Ingat, Undang-Undang Nomor 11 Tahun 2008 tentang Informasi dan Transaksi Elektronik (ITE) sudah diberlakukan, dan pemberlakuannya sudah mengikat kita semua.

Guna mengantisipasi hal-hal diatas, sudah saatnya bagian Industrial Relation mengantisipasi hal ini dengan membuatkan pengaturan yang lebih jelas, lebih tegas, dan antisipatif.

Karena sebagaimana pisau, kekuatan pemakaian jejaring sosial Facebook bisa sangat produktif, tapi sekaligus juga bisa merusak bila tidak diarahkan dan diatur keberadaanya untuk kepentingan bersama.

Ini Orang Dapat Dipercaya atau Tidak?

Selasa, Februari 16th, 2010

Bagaimana cara kita mengenal seorang itu dapat dipercaya atau tidak? Banyak cara.

Namun cara ini bisa dicoba. Pertama, lihat track-nya, lihat pengalamannya, alias lihat reputasi dan kredibilitasnya, good atau not good.

Kedua, gunakan logika kita. Apakah kompetensinya memadai dan terus terasah atau tidak. Dengan kata lain, ini orang terus menerus meningkatkan keprofesionalannya atau tidak.

Ketiga, gunakan imajinasi kita. Bila kita akan menyampaikan sesuatu kepadanya, kira-kira bagaimana responya. Bila kita mau kerjasama atau memberikan otoritas tambahan, apakah dia amanah atau tidak. Bila kita memberikan pekerjaan tambahan, apakah dia akan mampu atau tidak. Bila kita akan meminta bantuan padanya, orang ini akan membantu dengan tulus atau tidak?
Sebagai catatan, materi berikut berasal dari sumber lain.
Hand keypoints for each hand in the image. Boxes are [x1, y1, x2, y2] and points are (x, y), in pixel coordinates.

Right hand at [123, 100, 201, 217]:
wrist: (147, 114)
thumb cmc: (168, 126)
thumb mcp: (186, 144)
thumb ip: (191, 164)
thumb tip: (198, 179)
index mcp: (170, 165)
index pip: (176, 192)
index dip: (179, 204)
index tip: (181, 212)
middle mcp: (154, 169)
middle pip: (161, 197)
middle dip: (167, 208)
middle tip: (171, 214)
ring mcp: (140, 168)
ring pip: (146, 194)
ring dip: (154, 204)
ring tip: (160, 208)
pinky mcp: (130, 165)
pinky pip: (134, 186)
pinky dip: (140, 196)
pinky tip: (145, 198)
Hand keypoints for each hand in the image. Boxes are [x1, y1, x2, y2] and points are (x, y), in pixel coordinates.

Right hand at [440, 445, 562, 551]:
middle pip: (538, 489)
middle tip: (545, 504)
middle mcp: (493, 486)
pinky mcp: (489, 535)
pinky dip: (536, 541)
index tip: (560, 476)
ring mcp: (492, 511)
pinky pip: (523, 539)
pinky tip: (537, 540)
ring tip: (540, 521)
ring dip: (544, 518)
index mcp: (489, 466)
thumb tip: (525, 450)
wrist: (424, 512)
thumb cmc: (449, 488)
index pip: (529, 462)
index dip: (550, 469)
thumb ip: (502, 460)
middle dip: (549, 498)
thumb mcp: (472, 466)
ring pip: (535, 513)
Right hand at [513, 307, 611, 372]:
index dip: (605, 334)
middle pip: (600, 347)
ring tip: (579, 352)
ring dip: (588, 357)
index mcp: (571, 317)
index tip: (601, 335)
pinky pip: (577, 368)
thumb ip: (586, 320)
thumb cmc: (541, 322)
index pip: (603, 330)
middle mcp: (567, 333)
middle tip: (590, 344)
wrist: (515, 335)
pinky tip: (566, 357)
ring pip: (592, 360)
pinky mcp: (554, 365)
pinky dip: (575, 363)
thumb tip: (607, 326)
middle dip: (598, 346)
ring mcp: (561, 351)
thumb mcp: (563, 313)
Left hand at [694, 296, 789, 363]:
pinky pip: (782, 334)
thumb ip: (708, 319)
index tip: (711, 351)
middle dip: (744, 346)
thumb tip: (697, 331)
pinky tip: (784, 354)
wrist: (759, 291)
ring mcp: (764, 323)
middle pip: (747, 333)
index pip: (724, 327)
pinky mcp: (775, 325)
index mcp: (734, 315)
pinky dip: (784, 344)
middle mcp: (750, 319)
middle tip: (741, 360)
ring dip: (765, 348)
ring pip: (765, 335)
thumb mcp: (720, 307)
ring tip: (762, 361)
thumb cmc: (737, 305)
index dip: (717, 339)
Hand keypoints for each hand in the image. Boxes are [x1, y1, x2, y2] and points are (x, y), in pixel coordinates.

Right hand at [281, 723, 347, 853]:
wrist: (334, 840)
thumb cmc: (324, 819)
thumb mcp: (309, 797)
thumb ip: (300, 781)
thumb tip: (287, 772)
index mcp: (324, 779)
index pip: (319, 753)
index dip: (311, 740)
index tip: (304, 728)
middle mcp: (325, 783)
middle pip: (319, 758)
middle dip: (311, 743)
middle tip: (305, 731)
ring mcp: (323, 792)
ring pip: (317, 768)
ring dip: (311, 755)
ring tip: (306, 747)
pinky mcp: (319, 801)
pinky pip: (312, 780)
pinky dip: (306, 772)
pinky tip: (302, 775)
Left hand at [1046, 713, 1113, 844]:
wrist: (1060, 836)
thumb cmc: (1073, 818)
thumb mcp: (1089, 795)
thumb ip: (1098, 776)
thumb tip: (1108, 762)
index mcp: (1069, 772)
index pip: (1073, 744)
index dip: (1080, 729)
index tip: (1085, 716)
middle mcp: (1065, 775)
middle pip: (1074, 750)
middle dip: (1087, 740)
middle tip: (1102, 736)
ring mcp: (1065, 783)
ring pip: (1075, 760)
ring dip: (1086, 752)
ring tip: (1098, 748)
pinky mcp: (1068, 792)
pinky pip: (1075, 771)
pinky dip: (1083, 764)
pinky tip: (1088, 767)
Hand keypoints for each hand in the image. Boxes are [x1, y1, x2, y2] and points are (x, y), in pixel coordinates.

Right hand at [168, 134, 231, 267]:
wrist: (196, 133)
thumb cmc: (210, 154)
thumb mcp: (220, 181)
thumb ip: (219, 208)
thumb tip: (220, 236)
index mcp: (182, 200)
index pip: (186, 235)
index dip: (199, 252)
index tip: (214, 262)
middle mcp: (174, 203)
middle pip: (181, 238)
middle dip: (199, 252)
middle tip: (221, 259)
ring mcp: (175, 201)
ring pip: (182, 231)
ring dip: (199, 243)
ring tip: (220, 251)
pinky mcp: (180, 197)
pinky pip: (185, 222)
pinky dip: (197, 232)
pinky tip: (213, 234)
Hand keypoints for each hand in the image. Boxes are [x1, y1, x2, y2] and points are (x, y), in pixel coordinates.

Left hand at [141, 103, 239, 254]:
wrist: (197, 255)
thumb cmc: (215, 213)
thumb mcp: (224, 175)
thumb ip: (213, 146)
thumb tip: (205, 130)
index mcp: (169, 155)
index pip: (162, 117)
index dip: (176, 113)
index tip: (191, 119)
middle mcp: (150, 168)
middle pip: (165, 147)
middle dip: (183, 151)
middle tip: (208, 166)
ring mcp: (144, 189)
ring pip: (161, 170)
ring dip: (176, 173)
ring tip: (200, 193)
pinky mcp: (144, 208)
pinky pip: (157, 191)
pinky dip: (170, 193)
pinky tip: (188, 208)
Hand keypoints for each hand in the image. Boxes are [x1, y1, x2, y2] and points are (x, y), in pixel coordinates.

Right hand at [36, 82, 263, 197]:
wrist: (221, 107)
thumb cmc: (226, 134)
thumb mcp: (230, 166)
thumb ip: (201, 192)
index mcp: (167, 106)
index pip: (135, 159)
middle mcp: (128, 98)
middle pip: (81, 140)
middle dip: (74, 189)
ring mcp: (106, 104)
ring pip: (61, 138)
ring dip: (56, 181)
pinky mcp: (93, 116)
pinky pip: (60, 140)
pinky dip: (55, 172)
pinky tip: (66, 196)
Keempat, gunakan hati kecil kita. Gunakan “indera ke-6″ kita. Biasanya, kita bisa percaya 100% dengan latar belakang seseorang yang mungkin sangat dipercaya oleh lingkar satu petinggi kita, namun kita kurang sreg saat atau selama berkomunikasi dengannya.

Seseorang bisa saja punya jabatan yang tinggi, pengalaman bisa seabreg, otaknya mungkin cerdas, pergaulannya luas, koleganya orang-orang penting, namun untuk percaya lebih lanjut, bisa jadi hati kita kurang sreg dengannya. Kimia hati ini dengan perasaan seperti itu, sama lain mungkin akan berbeda. Namun, orang tua kita selalu bilang : IKUTI iKATA HATIMU. Dengan kata lain, ikuti hati kecilmu, ikuti nuranimu.

Dan yang terakhir, yang kelima, ambil tindakan segera. Seberapa besar saya bisa memberikan kepercayaan kepada seseorang, dan sampai batas mana kepercayaan itu diberikan.

Pemberian kepercayaan adalah sebuah seni. Seni untuk menggabungkan antara kesadaran diri atas pengalaman masa lalu, imajinasi, pengetahuan dan logika kita, hati kecil, dan tindakan dan sikap apa yang harus kita lakukan sekarang. Itu saja. Dan sesederhana itu.

Namun ada juga cara tercepat untuk mengenal orang dapat dipercaya atau tidak, lihat saja karakternya atau akhlaknya. Bukan sikapnya, bukan ucapannya, bukan pula janji-janjinya.